- **The problem**
Recast every line of the material below as a numbered list, leaving out any blank lines.

-- BEGIN Source data --

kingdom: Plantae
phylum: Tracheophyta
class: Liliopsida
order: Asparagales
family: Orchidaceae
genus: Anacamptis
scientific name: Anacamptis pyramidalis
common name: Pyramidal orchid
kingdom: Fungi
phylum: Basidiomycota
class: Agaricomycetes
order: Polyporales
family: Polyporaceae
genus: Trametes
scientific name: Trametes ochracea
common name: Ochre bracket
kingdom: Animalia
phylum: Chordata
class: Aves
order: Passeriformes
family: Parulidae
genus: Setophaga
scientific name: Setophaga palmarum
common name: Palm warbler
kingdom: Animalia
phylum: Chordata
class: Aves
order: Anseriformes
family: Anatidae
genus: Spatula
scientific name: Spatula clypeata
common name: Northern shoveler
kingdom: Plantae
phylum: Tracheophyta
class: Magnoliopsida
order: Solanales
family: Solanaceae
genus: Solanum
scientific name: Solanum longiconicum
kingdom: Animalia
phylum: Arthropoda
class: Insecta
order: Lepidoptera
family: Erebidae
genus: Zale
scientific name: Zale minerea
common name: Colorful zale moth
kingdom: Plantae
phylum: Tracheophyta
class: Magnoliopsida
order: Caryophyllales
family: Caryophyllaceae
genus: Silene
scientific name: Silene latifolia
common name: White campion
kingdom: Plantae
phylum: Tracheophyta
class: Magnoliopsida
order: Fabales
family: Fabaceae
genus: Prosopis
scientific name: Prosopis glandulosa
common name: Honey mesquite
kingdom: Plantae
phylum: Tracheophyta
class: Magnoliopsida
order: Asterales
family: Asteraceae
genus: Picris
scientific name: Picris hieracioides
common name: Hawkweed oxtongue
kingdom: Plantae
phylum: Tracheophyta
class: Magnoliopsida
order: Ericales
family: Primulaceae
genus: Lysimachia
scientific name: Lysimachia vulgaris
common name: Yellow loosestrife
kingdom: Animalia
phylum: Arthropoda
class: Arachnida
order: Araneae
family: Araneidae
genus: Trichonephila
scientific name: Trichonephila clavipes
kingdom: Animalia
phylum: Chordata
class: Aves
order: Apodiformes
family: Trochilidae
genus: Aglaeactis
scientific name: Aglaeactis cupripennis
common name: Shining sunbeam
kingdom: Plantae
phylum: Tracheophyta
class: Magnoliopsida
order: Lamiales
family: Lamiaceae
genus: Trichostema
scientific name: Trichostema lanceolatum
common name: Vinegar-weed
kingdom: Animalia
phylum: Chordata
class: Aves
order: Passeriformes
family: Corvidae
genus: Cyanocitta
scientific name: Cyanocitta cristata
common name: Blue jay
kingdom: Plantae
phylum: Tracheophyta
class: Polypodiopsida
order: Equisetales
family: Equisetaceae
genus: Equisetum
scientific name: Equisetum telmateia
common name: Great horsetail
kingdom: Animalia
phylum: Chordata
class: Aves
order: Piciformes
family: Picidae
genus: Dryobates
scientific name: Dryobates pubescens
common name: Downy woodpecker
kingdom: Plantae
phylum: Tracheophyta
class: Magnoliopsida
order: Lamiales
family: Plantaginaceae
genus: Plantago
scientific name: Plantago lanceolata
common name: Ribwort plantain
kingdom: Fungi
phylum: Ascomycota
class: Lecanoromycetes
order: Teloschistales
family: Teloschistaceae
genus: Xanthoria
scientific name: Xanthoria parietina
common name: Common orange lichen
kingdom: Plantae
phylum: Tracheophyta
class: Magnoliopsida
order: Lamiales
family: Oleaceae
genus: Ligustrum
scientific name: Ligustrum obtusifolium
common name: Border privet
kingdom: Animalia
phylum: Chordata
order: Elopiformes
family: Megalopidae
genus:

-- END Source data --

- **Worked solution**
1. kingdom: Plantae
2. phylum: Tracheophyta
3. class: Liliopsida
4. order: Asparagales
5. family: Orchidaceae
6. genus: Anacamptis
7. scientific name: Anacamptis pyramidalis
8. common name: Pyramidal orchid
9. kingdom: Fungi
10. phylum: Basidiomycota
11. class: Agaricomycetes
12. order: Polyporales
13. family: Polyporaceae
14. genus: Trametes
15. scientific name: Trametes ochracea
16. common name: Ochre bracket
17. kingdom: Animalia
18. phylum: Chordata
19. class: Aves
20. order: Passeriformes
21. family: Parulidae
22. genus: Setophaga
23. scientific name: Setophaga palmarum
24. common name: Palm warbler
25. kingdom: Animalia
26. phylum: Chordata
27. class: Aves
28. order: Anseriformes
29. family: Anatidae
30. genus: Spatula
31. scientific name: Spatula clypeata
32. common name: Northern shoveler
33. kingdom: Plantae
34. phylum: Tracheophyta
35. class: Magnoliopsida
36. order: Solanales
37. family: Solanaceae
38. genus: Solanum
39. scientific name: Solanum longiconicum
40. kingdom: Animalia
41. phylum: Arthropoda
42. class: Insecta
43. order: Lepidoptera
44. family: Erebidae
45. genus: Zale
46. scientific name: Zale minerea
47. common name: Colorful zale moth
48. kingdom: Plantae
49. phylum: Tracheophyta
50. class: Magnoliopsida
51. order: Caryophyllales
52. family: Caryophyllaceae
53. genus: Silene
54. scientific name: Silene latifolia
55. common name: White campion
56. kingdom: Plantae
57. phylum: Tracheophyta
58. class: Magnoliopsida
59. order: Fabales
60. family: Fabaceae
61. genus: Prosopis
62. scientific name: Prosopis glandulosa
63. common name: Honey mesquite
64. kingdom: Plantae
65. phylum: Tracheophyta
66. class: Magnoliopsida
67. order: Asterales
68. family: Asteraceae
69. genus: Picris
70. scientific name: Picris hieracioides
71. common name: Hawkweed oxtongue
72. kingdom: Plantae
73. phylum: Tracheophyta
74. class: Magnoliopsida
75. order: Ericales
76. family: Primulaceae
77. genus: Lysimachia
78. scientific name: Lysimachia vulgaris
79. common name: Yellow loosestrife
80. kingdom: Animalia
81. phylum: Arthropoda
82. class: Arachnida
83. order: Araneae
84. family: Araneidae
85. genus: Trichonephila
86. scientific name: Trichonephila clavipes
87. kingdom: Animalia
88. phylum: Chordata
89. class: Aves
90. order: Apodiformes
91. family: Trochilidae
92. genus: Aglaeactis
93. scientific name: Aglaeactis cupripennis
94. common name: Shining sunbeam
95. kingdom: Plantae
96. phylum: Tracheophyta
97. class: Magnoliopsida
98. order: Lamiales
99. family: Lamiaceae
100. genus: Trichostema
101. scientific name: Trichostema lanceolatum
102. common name: Vinegar-weed
103. kingdom: Animalia
104. phylum: Chordata
105. class: Aves
106. order: Passeriformes
107. family: Corvidae
108. genus: Cyanocitta
109. scientific name: Cyanocitta cristata
110. common name: Blue jay
111. kingdom: Plantae
112. phylum: Tracheophyta
113. class: Polypodiopsida
114. order: Equisetales
115. family: Equisetaceae
116. genus: Equisetum
117. scientific name: Equisetum telmateia
118. common name: Great horsetail
119. kingdom: Animalia
120. phylum: Chordata
121. class: Aves
122. order: Piciformes
123. family: Picidae
124. genus: Dryobates
125. scientific name: Dryobates pubescens
126. common name: Downy woodpecker
127. kingdom: Plantae
128. phylum: Tracheophyta
129. class: Magnoliopsida
130. order: Lamiales
131. family: Plantaginaceae
132. genus: Plantago
133. scientific name: Plantago lanceolata
134. common name: Ribwort plantain
135. kingdom: Fungi
136. phylum: Ascomycota
137. class: Lecanoromycetes
138. order: Teloschistales
139. family: Teloschistaceae
140. genus: Xanthoria
141. scientific name: Xanthoria parietina
142. common name: Common orange lichen
143. kingdom: Plantae
144. phylum: Tracheophyta
145. class: Magnoliopsida
146. order: Lamiales
147. family: Oleaceae
148. genus: Ligustrum
149. scientific name: Ligustrum obtusifolium
150. common name: Border privet
151. kingdom: Animalia
152. phylum: Chordata
153. order: Elopiformes
154. family: Megalopidae
155. genus:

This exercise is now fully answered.